You can't really compare unstructured feedback in a forum / issue tracker to getting detailed Sentry data tagged with a version number and other metadata. Seeing quick spikes of issues of a new version at a glance is valuable data to have.


And having my IP address is going to help them how exactly?


Who needs (or asked for) your IP address?


The new Audacity owners are claiming they will only "hash" user IPs and throw away the salt after 24 hours.

So clearly they think they need them for some reason.


To the parent comment’s point, storing a hash of an IP address is very different from storing an IP address.


Not much different, since there are only 4 billion possibilities. A complete rainbow table (for 256-bit hashes) would take up 144 GiB.


You're conflating bug reports and error reporting, with telemetry and network access. Or even having network code in the app.

Look at how android can ask, and many OSS apps can ask, to send reports via approved side channels, like email.

Or how people can report wishes for apps to issue trackers.

Telemetry is more about usage patterns, and many don't want that.

Also, for decades devs have designed perfectly usable software, without telemetry.
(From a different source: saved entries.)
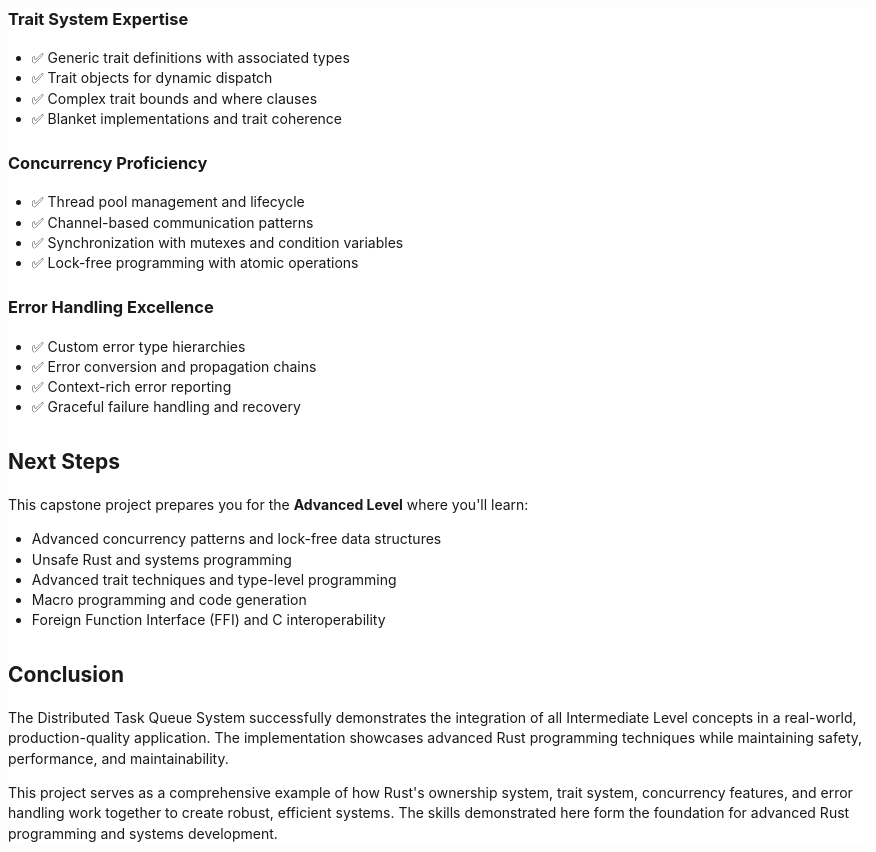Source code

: ### Trait System Expertise
- ✅ Generic trait definitions with associated types
- ✅ Trait objects for dynamic dispatch
- ✅ Complex trait bounds and where clauses
- ✅ Blanket implementations and trait coherence

### Concurrency Proficiency
- ✅ Thread pool management and lifecycle
- ✅ Channel-based communication patterns
- ✅ Synchronization with mutexes and condition variables
- ✅ Lock-free programming with atomic operations

### Error Handling Excellence
- ✅ Custom error type hierarchies
- ✅ Error conversion and propagation chains
- ✅ Context-rich error reporting
- ✅ Graceful failure handling and recovery

## Next Steps

This capstone project prepares you for the **Advanced Level** where you'll learn:
- Advanced concurrency patterns and lock-free data structures
- Unsafe Rust and systems programming
- Advanced trait techniques and type-level programming
- Macro programming and code generation
- Foreign Function Interface (FFI) and C interoperability

## Conclusion

The Distributed Task Queue System successfully demonstrates the integration of all Intermediate Level concepts in a real-world, production-quality application. The implementation showcases advanced Rust programming techniques while maintaining safety, performance, and maintainability.

This project serves as a comprehensive example of how Rust's ownership system, trait system, concurrency features, and error handling work together to create robust, efficient systems. The skills demonstrated here form the foundation for advanced Rust programming and systems development.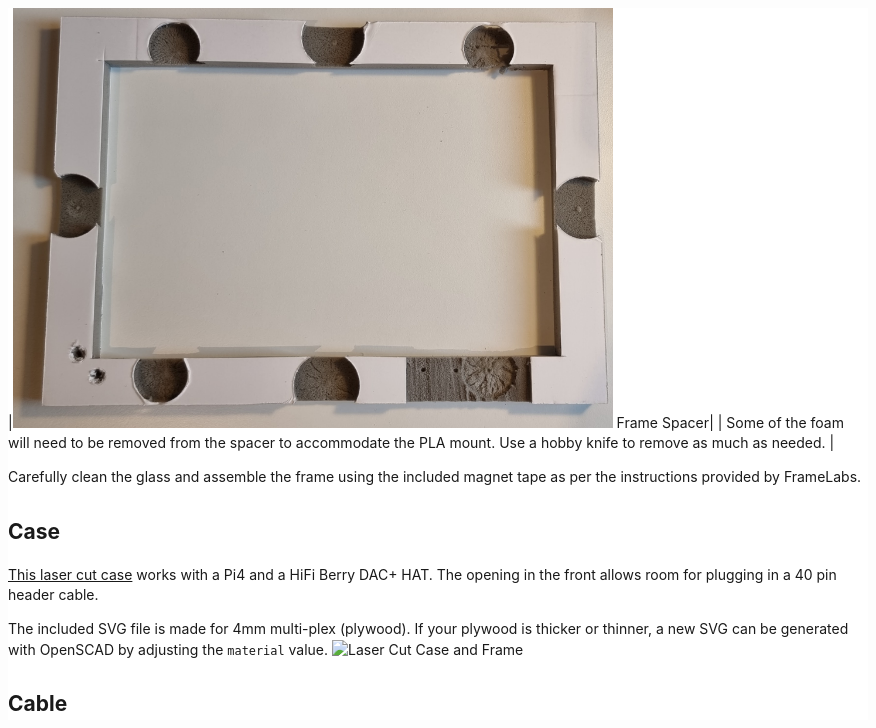 |<img src=./images/frame_spacer_cutout.jpg alt="frame spacer" width=600/> Frame Spacer|
| Some of the foam will need to be removed from the spacer to accommodate the PLA mount. Use a hobby knife to remove as much as needed. |

Carefully clean the glass and assemble the frame using the included magnet tape as per the instructions provided by FrameLabs.

<a name="Case"></a>

## Case
[This laser cut case](https://github.com/ysadamt/pi4_case#readme) works with a Pi4 and a HiFi Berry DAC+ HAT. The opening in the front allows room for plugging in a 40 pin header cable.

The included SVG file is made for 4mm multi-plex (plywood). If your plywood is thicker or thinner, a new SVG can be generated with OpenSCAD by adjusting the `material` value.
![Laser Cut Case and Frame](https://github.com/ysadamt/pi4_case/raw/master/pi_4_back.jpg)

<a name="Cable"></a>

## Cable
It's just not even remotely required. Wanted maybe, but not required. And the whole bug reporting/user usage patterns thing is a red herring.

For example, how is it possible that Audacity even exists, got stable, and used enough to be bought, without telemetry, if it is so vital??


You're conflating bug reports and error reporting with telemetry and network access. You can't send telemetry via email or issue trackers, that's for bug reports.

> For example, how is it possible that Audacity even exists, got stable, and used enough to be bought, without telemetry, if it is so vital??

The obvious answer to this is "nobody said Audacity isn't good, this is about getting better".